▶ _DOCUMENT TEXT_
Population (30 September 2016)
- • Total: 2,169
- • Density: 28.36/km^{2} (73.44/sq mi)
- Time zone: UTC+09:00 (JST)
- City hall address: 14-1 Kutsugata Midorichō, Rishiri-chō, Rishiri-gun, Hokkaidō 097-0401
- Climate: Dfb
- Website: www.town.rishiri.hokkaido.jp
- Bird: Rishiri komadori (Erithacus akahige rishiriensis)
- Flower: Ezokanzō (Hemerocallis dumortieri var. esculenta) and chishimazakura (Prunus nipponica var. kurilensis)
- Tree: Siberian dwarf pine (Pinus pumila)

= Rishiri, Hokkaido =

Rishiri (利尻町, Rishiri-chō) is a town located on Rishiri Island in Sōya Subprefecture, Hokkaido, Japan.

As of September 2016, the town has an estimated population of 2,169 and a density of 28 persons per km^{2}. The total area is 76.49 km^{2}.

Rishiri Airport is located in nearby Rishirifuji.

The town's name originates from the ainu phrase "ri-sir", meaning "tall island" or "island with tall mountain", describing the island's 1721m tall Mount Rishiri

==Geography==
Rishiri is located on the western portion of Rishiri Island, facing the Sea of Japan. Mount Rishiri (also known as Rishirifuji), at 1721m, is located on the border with Rishirifuji.

===Neighbouring municipalities===
- Sōya Subprefecture, Hokkaido
- Rishirifuji

===Climate===

Climate data for Port Kutsugata, Rishiri, elevation 14 m (46 ft), (1991–2020 normals, extremes 1976–present)

(Records from a collection)

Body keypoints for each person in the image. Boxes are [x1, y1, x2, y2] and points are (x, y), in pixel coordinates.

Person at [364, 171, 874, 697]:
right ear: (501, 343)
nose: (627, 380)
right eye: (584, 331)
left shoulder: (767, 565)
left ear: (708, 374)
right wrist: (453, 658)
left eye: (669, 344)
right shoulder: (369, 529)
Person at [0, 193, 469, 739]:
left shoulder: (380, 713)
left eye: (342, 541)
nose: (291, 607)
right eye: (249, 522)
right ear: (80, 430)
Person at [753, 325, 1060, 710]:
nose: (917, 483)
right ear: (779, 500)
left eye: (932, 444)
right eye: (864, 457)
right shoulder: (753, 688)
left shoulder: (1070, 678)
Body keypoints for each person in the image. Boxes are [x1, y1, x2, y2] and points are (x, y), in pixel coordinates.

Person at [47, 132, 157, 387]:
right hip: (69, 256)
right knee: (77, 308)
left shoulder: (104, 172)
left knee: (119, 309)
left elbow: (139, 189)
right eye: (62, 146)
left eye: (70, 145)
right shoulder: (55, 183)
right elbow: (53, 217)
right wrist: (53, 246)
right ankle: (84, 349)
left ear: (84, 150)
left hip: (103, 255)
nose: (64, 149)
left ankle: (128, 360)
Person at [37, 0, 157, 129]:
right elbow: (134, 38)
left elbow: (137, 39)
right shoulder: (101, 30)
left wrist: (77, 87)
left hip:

▶ _WORK TO BE COMPLETED_
List every scientific name given in parentheses for the town symbols in the text about Rishiri, Hokkaido.

▶ _YOUR SOLUTION_
- Erithacus akahige rishiriensis
- Hemerocallis dumortieri var. esculenta
- Prunus nipponica var. kurilensis
- Pinus pumila